I am reading The Elements of Statistical Learning (page 44) and came across this statement:
"From a statistical point of view, this criterion is reasonable if the training observations $(x_i, y_i)$ represent independent random draws from their population. Even if the $x_i$’s were not drawn randomly, the criterion is still valid if the $y_i$’s are conditionally independent given the inputs $x_i$."
To explore this, I considered the joint likelihood in two scenarios:
Case 1: Full Independence of $(x_i, y_i)$
If the $(x_i, y_i)$ pairs are fully independent, the joint likelihood is:
$$ P(x_1, y_1, \dots, x_n, y_n \mid \theta) = \prod_{i=1}^n P(y_i \mid x_i, \theta) P(x_i \mid \theta). $$Case 2: Conditional Independence of $y_i$ Given $x_i$
If the $y_i$’s are conditionally independent given $x_i$, the joint likelihood is:
$$ P(x_1, y_1, \dots, x_n, y_n \mid \theta) = \left( \prod_{i=1}^n P(y_i \mid x_i, \theta) \right) P(x_1, x_2, \dots, x_n \mid \theta). $$
Observations:
Marginals:
In Case 1, the marginal distribution of the inputs factorizes as $\prod_{i=1}^n P(x_i \mid \theta)$ due to the independence assumption.

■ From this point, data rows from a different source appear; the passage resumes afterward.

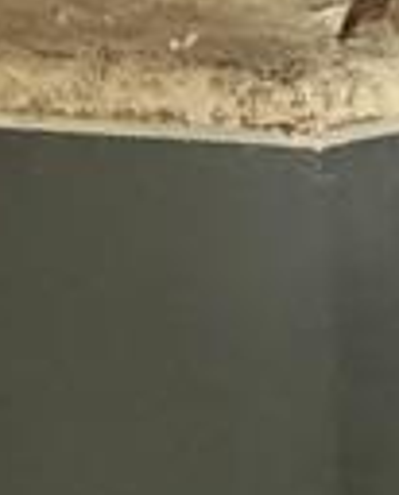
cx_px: 476
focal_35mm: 109
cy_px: 607
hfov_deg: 13.8
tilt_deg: -9.8
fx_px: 1603
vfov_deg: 16.8
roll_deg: +3.3
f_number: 2.2
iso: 1600
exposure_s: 1/40
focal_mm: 2.22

In Case 2, the marginal distribution of the inputs is written as a single term $P(x_1, x_2, \dots, x_n \mid \theta)$ since no independence is assumed for $x_i$.Conditionals:
In both cases, factoring out the marginals, the conditional distribution of $y_i$ given $x_i$ is identical:
$$ \prod_{i=1}^n P(y_i \mid x_i, \theta). $$
This suggests that the structure of the conditionals does not differ, even though the assumptions about the marginals differ.
Questions:
Are the equations for the joint likelihood in both cases accurate, and do they correctly reflect the respective independence or conditional independence assumptions?
If so, does the assumption of full independence of $(x_i, y_i)$ (Case 1) imply the conditional independence of $y_i$ given $x_i$ as shown in observations?